Powered By Blogger

Senin, 09 Mei 2011

Islam adalah ruh dan tindakan, bukan alat jualan

Negara Islam tidak harus bernama “Negara Islam”, namun negara Islam cukuplah disebut dengan istilah mulia itu jika di dalam mengatur masyarakatnya di dasari oleh nilai-nilai yang islami, dimana amanah rakyat benar-benar diemban oleh para pejabatnya dan bukan malah dikhianati seperti halnya yang terjadi di Indonesia sekarang ini.

Natsir juga menegaskan, terhadap penguasa negara terpilih, umat wajib mengikutinya selama ia benar dalam menjalankan kekuasaannya. Bila menyimpang, umat berhak melakukan koreksi atau mengingkari penguasa negara. Dalam masalah ini, Islam menekankan kewajiban musyawarah tentang hak dan kewajiban antara penguasa dan yang dikuasai. Prinsip musyawarah dalam Islam, menurut Natsir, tidak selalu identik dengan asas demokrasi.

Hal ini terlihat saat Natsir menanggapi pernyataan Soekarno yang menghendaki agar demokrasi dijadikan alternatif bila timbul persoalan tentang berpisahnya agama dan negara. Natsir mengemukakan bahwa Islam anti-istibdad (despotisme), anti-absolutisme, dan kesewenang-wenangan. Akan tetapi, ini tidak berarti bahwa dalam pemerintahan Islam itu semua urusan diserahkan kepada keputusan musyawarah Majelis Syura. Dalam parlemen negara Islam, yang hanya boleh dimusyawarahkan adalah tata cara pelaksanaan hukum Islam (syariat Islam), tetapi bukan dasar pemerintahannya, karena dasar pemerintahan atau bahkan dasar kehidupan seorang Muslim hanyalah al-Qur’an dan hadits, bukan yang lainnya. (Muhammad Natsir, Capita Selekta, hlm. 452).

Natsir mengakui demokrasi itu baik, tetapi sistem kenegaraan Islam tidaklah mengandalkan semua urusannya kepada instrumen demokrasi, sebab demokrasi tidak kosong dari berbagai bahaya yang terkandung di dalamnya. Ia menyatakan bahwa perjalanan demokrasi dari abad ke abad telah memperlihatkan beberapa sifatnya yang baik. Akan tetapi, demokrasi juga melekat pada dirinya pelbagai sifat-sifat berbahaya.

Natsir juga menolak adanya pemimpin umat Islam selain Muhammad SAW. “Islam tidak kenal kepada ‘Kepala Agama’ seperti Paus atau Patriarch. Islam hanya mengenal satu ‘Kepala Agama’, ialah Muhammad Rasulullah saw. Beliau sudah wafat dan tidak ada gantinya lagi untuk selama-lamanya. ‘Kepala Agama’ yang bernama Muhammad ini telah meninggalkan satu sistem yang bernama Islam, yang harus dijalankan oleh kaum muslimin, dan harus dipelihara dan dijaga supaya dijalankan ‘kepala-kepala keduniaan’ (bergelar raja, chalifah, presiden, atau lain-lain) yang memegang kekuasaan dalam kenegaraan kaum muslimin. Sahabat-sahabat Nabi yang pernah memegang kekuasaan negara sesudah Rasulullah saw. seperti Abu Bakar, Umar, Usman, Ali tidaklah merangkap jadi ‘Kepala Agama’. Mereka itu hanyalah ‘kepala keduniaan’ yang menjadikan pemerintahannya menurut aturan yang telah ditinggalkan oleh ‘Kepala Agama’, yaitu oleh Muhammad Rasulullah yang penghabisan itu, lain tidak!” (Muhammad Natsir, Capita Selekta, hlm. 470).

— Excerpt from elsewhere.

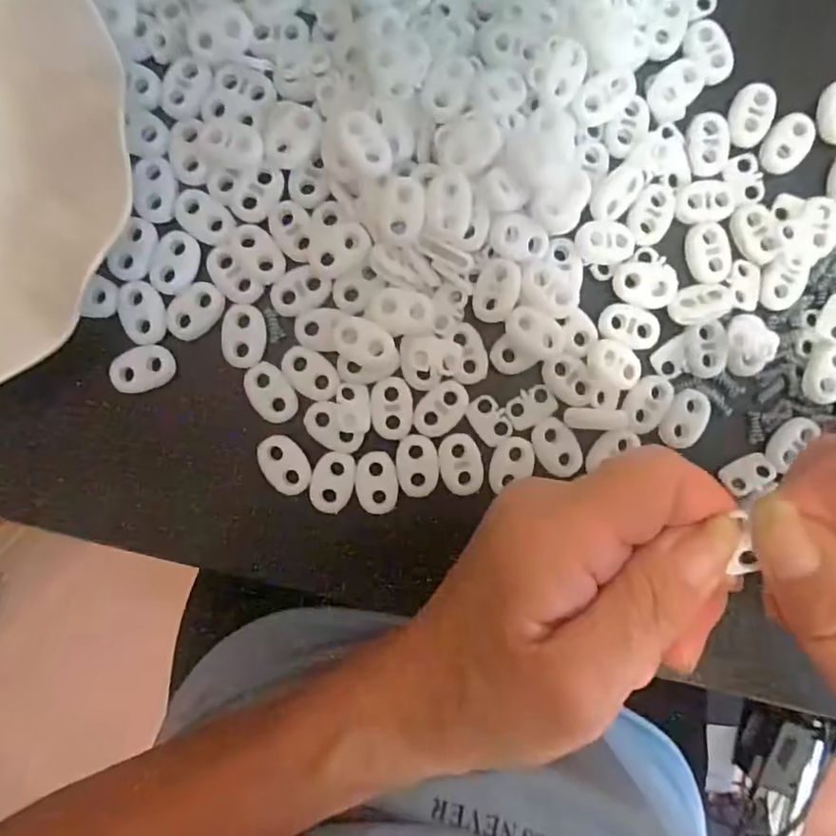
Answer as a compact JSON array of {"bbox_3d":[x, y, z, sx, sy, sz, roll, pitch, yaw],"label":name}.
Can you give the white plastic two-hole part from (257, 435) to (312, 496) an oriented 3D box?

Jadi jelas, Islam di mata seorang pejuang dakwah seperti Muhammad Natsir, adalah Islam yang sempurna dan menyeluruh. Sikap seorang Muslim seperti Natsir hanya bisa dicapai jika seorang Muslim itu benar dalam akidahnya, lurus dalam manhajnya, dan amanah dalam memelihara keimanannya.

Jika ada seorang yang mengaku Muslim namun memiliki pendapat jika konsep negara Islam itu kampungan, maka dia telah memperlihatkan kepada sekitarnya jika dia harus banyak belajar lagi dalam hal keislamannya, dalam hal akidah, keimanan, manhaj, dan banyak hal lagi. Adalah celaka jika orang-orang yang belum matang seperti ini menjadi wakil umat. Namun syukurlah, di Indonesia, semua orang yang duduk di DPR adalah semata wakil partai politik, bukan wakil umat atau pun wakil rakyat.